The Problem Suppose you have an engineer performing a standard server build or decommission, in each case your engineer would deem this to be a fairly straight forward task, and you as an IT org I’m sure have a documented standard operating procedure depending on hardware model and O/S rev, right?. The problem can arise when our engineers are multitasking on many projects at once, under time constraints. In their mind, the trivial server build/decom SOP needs to be completed before they rush to their next important meeting. So they’re in the data centre[DC] with no access to the SOP instructions unless they print it out or login to a PC in the DC to view it, needless to say, the engineer in a hurry and has performed this task many times in the past, will proceed on memory to perform that same task. However, assuming something has changed in the process since they last performed the build/decom or let’s say, nothing’s changed but they simply forget to perform a task, like, let’s say disabling a SAN switch port for the decommissioned server. Down the road the issue arises where we run into SAN switch port capacity problems which shouldn’t exist. It’s possible that an IT org needlessly purchases more switches to handle the perceived capacity problem or they have another engineer perform capacity analysis comparison of server assets versus active port usage to find that something doesn’t add up. More time gets needlessly spent trying to find the unused ports and disabling them since engineers in the past have forgotten to disable the ports through the Server decommission SOP.

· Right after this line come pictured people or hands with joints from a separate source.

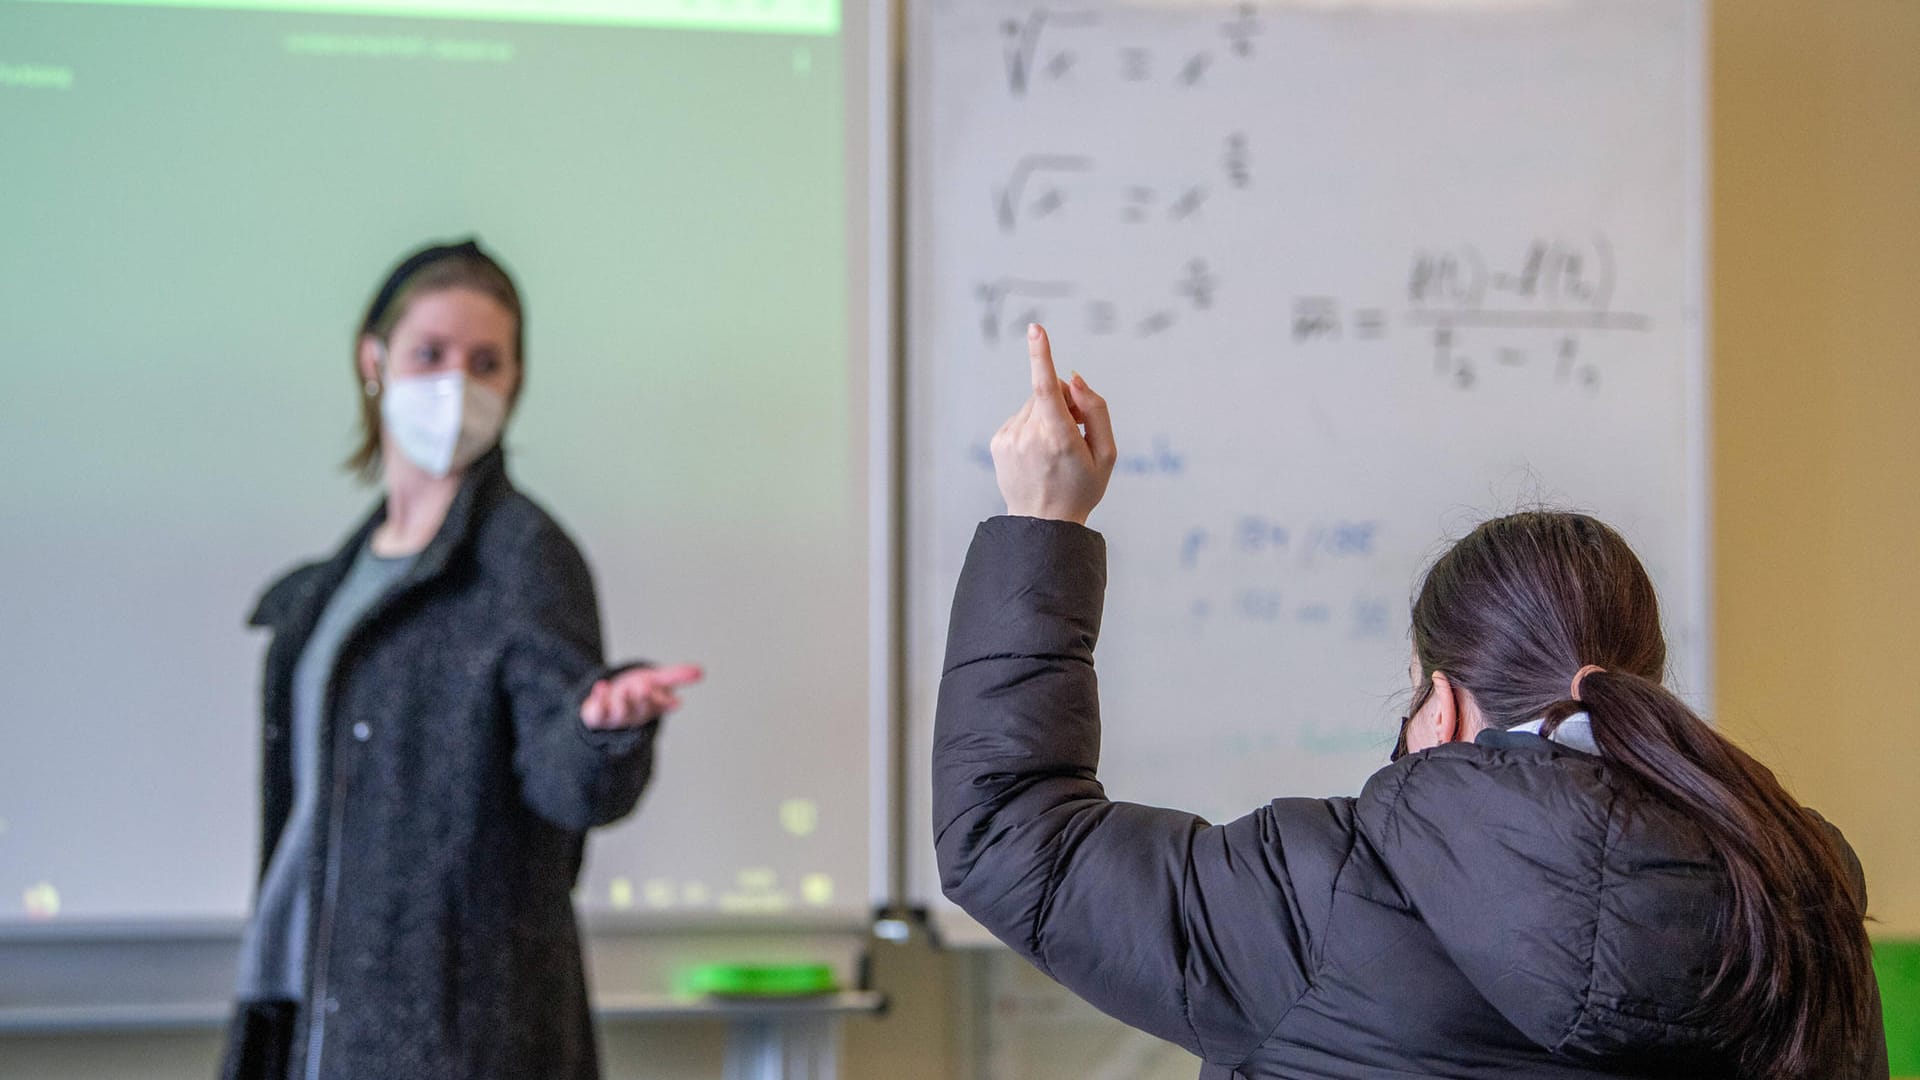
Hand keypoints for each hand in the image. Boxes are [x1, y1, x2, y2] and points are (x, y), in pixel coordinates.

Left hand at [580, 664, 703, 729]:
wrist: (606, 703)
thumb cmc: (635, 691)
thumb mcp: (657, 681)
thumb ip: (677, 676)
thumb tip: (701, 671)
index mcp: (652, 706)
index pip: (661, 704)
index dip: (665, 701)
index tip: (674, 700)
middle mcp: (635, 713)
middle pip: (641, 708)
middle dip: (643, 699)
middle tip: (644, 687)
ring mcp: (615, 715)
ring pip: (620, 711)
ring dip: (622, 701)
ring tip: (625, 689)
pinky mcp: (596, 715)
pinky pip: (596, 713)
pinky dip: (598, 700)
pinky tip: (601, 686)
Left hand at [990, 324, 1115, 524]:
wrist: (1042, 524)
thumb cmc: (1081, 488)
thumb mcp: (1107, 454)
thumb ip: (1096, 410)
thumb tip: (1074, 377)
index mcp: (1059, 439)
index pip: (1046, 389)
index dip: (1042, 356)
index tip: (1036, 330)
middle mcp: (1029, 436)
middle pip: (1048, 392)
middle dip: (1064, 402)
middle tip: (1075, 431)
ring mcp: (1010, 438)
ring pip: (1033, 404)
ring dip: (1047, 415)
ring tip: (1056, 448)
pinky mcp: (998, 441)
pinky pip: (1021, 417)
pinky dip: (1033, 426)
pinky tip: (1039, 453)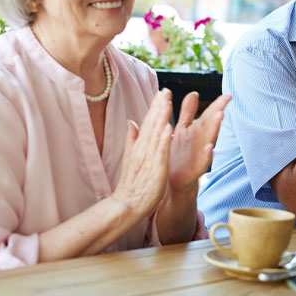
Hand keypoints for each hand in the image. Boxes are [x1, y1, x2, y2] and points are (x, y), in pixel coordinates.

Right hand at [112, 89, 173, 215]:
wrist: (126, 205)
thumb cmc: (133, 183)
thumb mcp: (132, 157)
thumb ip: (132, 139)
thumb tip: (131, 122)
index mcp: (140, 146)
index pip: (148, 122)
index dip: (156, 107)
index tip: (163, 91)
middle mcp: (143, 149)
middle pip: (151, 124)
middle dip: (159, 106)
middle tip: (166, 90)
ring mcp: (149, 158)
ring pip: (156, 134)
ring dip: (161, 118)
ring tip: (167, 102)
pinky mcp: (155, 169)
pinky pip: (160, 153)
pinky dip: (164, 141)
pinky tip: (169, 129)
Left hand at [167, 92, 231, 193]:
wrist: (171, 183)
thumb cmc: (177, 156)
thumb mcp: (182, 130)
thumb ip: (188, 112)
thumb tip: (194, 93)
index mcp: (195, 131)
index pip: (208, 115)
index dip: (217, 104)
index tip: (228, 95)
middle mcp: (200, 141)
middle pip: (211, 125)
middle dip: (218, 112)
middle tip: (226, 100)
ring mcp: (199, 155)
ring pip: (209, 139)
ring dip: (215, 128)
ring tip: (221, 116)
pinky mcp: (194, 170)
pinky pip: (202, 162)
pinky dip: (207, 155)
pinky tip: (210, 147)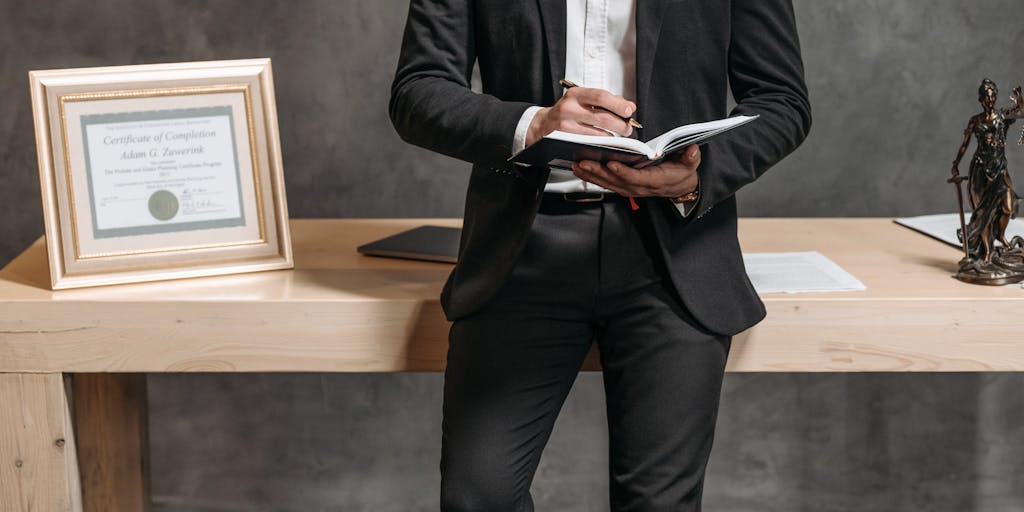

One Solution From my experience as an IT engineer and manager, I focus on IT automated checklists for SOPs. Utilizing simple, easily configurable IT web based solutions, the IT manager/engineer can develop checklists for all your SOPs which require engineers to check the box using an online form which can be centrally tracked via standard/simple IT reports. In this case, the IT manager can monitor the completion/success of his SOPs via %PAS reports. Furthermore, the engineer knows that his name is tracked against the tasks with timestamps, so he/she is more inclined to follow the checklist and complete all tasks. The beauty of an online checklist is that the engineer can access it wherever they have an internet connection, e.g. LAN, Wifi, etc and can utilize any form factor device e.g. PC, laptop, MID, iphone etc. The IT manager can also easily run reports against the time it takes on average to perform each of their SOPs to help them with resource allocation per task and also feedback to development teams on TTM for new project insertions etc. In the example above, the engineer who was in a rush to a meeting and in the datacentre would have accessed their checklist via laptop, phone etc and clicked each box as they completed the task. Say for example he still forgot to de-assign the switch port, or more typically didn’t have time to complete all tasks in one visit to the DC. In this case the checklist would not be 100% complete and in the daily/weekly operational review they’d notice that this SOP in still in flight and would follow-up with engineer to complete the checklist as it’s all been centrally traced and closed loop until actual completion of all tasks.

Let’s take the pen & paper and human guess work out of our IT operations and use our IT skills to develop foolproof solutions to our daily routines. In this way, we’ll have a better chance of removing the human errors.  I’m sure you’d agree we need as much time as possible to handle the h/w & s/w errors that affect our operations availability & reliability.